PROVIDED MATERIAL:
○ ○ ○ ○ ○ ○ ○

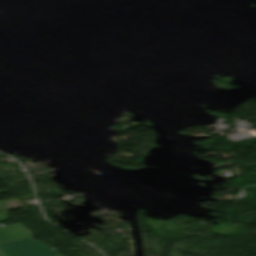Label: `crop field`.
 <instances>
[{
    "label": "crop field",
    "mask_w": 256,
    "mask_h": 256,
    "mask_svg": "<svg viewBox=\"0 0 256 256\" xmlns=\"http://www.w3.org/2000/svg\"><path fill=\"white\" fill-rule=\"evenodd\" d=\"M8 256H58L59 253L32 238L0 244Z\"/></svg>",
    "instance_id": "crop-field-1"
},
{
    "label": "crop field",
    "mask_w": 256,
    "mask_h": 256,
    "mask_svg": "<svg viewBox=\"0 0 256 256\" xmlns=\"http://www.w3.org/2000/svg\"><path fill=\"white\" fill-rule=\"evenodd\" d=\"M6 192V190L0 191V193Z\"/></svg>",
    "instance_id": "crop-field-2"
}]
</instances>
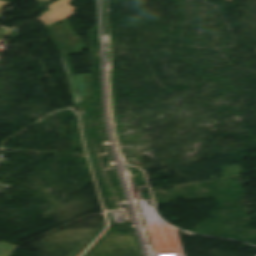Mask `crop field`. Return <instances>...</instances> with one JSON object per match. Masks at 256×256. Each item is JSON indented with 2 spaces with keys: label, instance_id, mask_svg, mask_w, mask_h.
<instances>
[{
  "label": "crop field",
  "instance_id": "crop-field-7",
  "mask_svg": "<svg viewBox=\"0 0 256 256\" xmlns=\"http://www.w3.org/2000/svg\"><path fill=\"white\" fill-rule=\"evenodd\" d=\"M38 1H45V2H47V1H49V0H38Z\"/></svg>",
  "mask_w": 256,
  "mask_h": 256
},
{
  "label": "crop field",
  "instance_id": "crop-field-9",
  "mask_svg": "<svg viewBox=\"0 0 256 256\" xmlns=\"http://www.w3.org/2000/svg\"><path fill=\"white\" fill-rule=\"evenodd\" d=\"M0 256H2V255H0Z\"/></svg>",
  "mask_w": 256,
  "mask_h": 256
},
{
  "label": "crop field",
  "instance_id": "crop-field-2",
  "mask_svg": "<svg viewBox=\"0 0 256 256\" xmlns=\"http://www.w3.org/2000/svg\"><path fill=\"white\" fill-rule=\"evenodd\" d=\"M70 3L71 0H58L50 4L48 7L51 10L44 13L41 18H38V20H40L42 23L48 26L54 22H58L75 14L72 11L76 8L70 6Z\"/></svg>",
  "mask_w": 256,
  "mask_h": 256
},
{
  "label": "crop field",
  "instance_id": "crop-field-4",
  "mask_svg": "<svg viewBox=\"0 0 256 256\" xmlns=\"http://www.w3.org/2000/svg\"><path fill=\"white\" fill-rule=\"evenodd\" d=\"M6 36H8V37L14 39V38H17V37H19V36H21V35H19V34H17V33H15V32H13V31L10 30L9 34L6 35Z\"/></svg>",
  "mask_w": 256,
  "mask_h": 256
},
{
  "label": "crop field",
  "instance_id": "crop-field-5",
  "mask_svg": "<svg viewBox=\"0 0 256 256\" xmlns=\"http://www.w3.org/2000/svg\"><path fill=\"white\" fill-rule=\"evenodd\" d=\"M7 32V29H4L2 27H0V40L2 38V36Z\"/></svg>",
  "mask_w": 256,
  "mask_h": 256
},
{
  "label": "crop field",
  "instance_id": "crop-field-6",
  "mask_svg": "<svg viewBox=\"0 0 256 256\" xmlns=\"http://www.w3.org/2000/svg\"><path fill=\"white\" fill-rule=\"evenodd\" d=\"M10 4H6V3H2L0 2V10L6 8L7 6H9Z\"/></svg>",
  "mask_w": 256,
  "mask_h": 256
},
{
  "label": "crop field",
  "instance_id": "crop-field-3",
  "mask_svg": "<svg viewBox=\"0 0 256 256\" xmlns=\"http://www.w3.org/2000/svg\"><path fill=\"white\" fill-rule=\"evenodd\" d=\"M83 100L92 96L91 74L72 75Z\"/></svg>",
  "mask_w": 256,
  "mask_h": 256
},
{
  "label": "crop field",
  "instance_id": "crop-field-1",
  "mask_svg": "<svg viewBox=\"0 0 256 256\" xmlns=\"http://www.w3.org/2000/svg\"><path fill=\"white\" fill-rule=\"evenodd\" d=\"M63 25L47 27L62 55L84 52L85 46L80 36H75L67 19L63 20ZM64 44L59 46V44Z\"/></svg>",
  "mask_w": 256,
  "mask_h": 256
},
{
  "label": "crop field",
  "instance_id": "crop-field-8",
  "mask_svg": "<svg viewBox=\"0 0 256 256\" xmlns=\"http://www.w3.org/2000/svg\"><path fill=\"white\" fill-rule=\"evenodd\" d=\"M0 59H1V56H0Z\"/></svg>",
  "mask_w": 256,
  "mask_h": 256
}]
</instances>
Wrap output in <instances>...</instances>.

○ ○ ○ ○ ○ ○ ○

TASK TO COMPLETE:
Extract all of the lines above verbatim, leaving the pictures out of your answer.

COMPLETED TASK:
Label: `crop field`.
 <instances>
[{
    "label": "crop field",
    "mask_w": 256,
    "mask_h": 256,
    "mask_svg": "<svg viewBox=\"0 0 256 256\" xmlns=\"http://www.w3.org/2000/svg\"><path fill=\"white\" fill-rule=\"evenodd\" d=\"M8 256H58L59 253L32 238L0 244Z\"/></svg>",
    "instance_id": "crop-field-1"
},
{
    "label": "crop field",
    "mask_w": 256,
    "mask_h": 256,
    "mask_svg": "<svg viewBox=\"0 0 256 256\" xmlns=\"http://www.w3.org/2000/svg\"><path fill=\"white\" fill-rule=\"evenodd\" d=\"M6 192V190L0 191V193Z\"/></svg>",
    "instance_id": "crop-field-2"
}]
</instances>
Mask `crop field`. Return <instances>...</instances> with one JSON object per match. Masks at 256×256. Each item is JSON indented with 2 spaces with keys: label, instance_id, mask_svg, mask_w, mask_h.
<instances>
[{
  "label": "crop field",
  "instance_id": "crop-field-7",
  "mask_svg": "<svg viewBox=\"0 0 256 256\" xmlns=\"http://www.w3.org/2000/svg\"><path fill=\"white\" fill-rule=\"evenodd\" d=\"M38 1H45V2H47V1H49V0H38Z\"/></svg>",
  "mask_w": 256,
  "mask_h": 256
},
{
  "label": "crop field",
  "instance_id": "crop-field-9",
  "mask_svg": "<svg viewBox=\"0 0 256 256\" xmlns=\"http://www.w3.org/2000/svg\"><path fill=\"white\" fill-rule=\"evenodd\" d=\"M0 256H2V255H0Z\"/></svg>",
  "mask_w": 256,
  "mask_h": 256
},
{
  "label": "crop field",
  "instance_id": "crop-field-2",
  "mask_svg": "<svg viewBox=\"0 0 256 256\" xmlns=\"http://www.w3.org/2000/svg\"><path fill=\"white\" fill-rule=\"evenodd\" d=\"M70 3L71 0H58L50 4L48 7L51 10L44 13L41 18H38V20H40L42 23L48 26L54 22H58L75 14L72 11L76 8L70 6Z\"/></svg>",
  "mask_w": 256,
  "mask_h": 256
},
{
  "label": "crop field",
  "instance_id": "crop-field-4",
  "mask_svg": "<svg viewBox=\"0 0 256 256\" xmlns=\"http://www.w3.org/2000/svg\"><path fill=\"white\" fill-rule=\"evenodd\" d=\"M6 36H8V37L14 39V38H17V37H19V36H21V35H19V34H17V33H15V32H13V31L10 30L9 34L6 35Z\"/></svg>",
  "mask_w": 256,
  "mask_h": 256
},
{
  "label": "crop field",
  "instance_id": "crop-field-5",
  "mask_svg": "<svg viewBox=\"0 0 256 256\" xmlns=\"http://www.w3.org/2000/svg\"><path fill=\"white\" fill-rule=\"evenodd\" d=\"M7 32V29H4L2 27H0V40L2 38V36Z\"/></svg>",
  "mask_w": 256,
  "mask_h": 256
},
{
  "label": "crop field",
  "instance_id": "crop-field-6",
  "mask_svg": "<svg viewBox=\"0 0 256 256\" xmlns=\"http://www.w3.org/2000/svg\"><path fill=\"white\" fill-rule=\"evenodd\" d=\"M10 4H6V3H2L0 2V10L6 8L7 6H9Z\"/></svg>",
  "mask_w": 256,
  "mask_h": 256
},
{
  "label": "crop field",
  "instance_id": "crop-field-3",
  "mask_svg": "<svg viewBox=\"0 0 256 256\" xmlns=\"http://www.w3.org/2000/svg\"><path fill=\"white\" fill-rule=\"evenodd\" d=\"M83 100L92 96L91 74L72 75Z\"/></svg>",
  "mask_w": 256,
  "mask_h": 256
},
{
  "label": "crop field",
  "instance_id": "crop-field-1",
  "mask_svg": "<svg viewBox=\"0 0 256 256\" xmlns=\"http://www.w3.org/2000/svg\"><path fill=\"white\" fill-rule=\"evenodd\" d=\"M63 25L47 27L62 55L84 52L85 46L80 36H75L67 19L63 20ZM64 44L59 46V44Z\"/></svg>",
  "mask_w": 256,
  "mask_h": 256
},
{
  "label": "crop field",
  "instance_id": "crop-field-8",
  "mask_svg": "<svg viewBox=\"0 0 256 256\" xmlns=\"http://www.w3.org/2000/svg\"><path fill=\"white\" fill-rule=\"evenodd\" d=\"M0 59H1V56H0Z\"/></svg>",
  "mask_w": 256,
  "mask_h": 256
}]
</instances>
Wrap output in <instances>...</instances>.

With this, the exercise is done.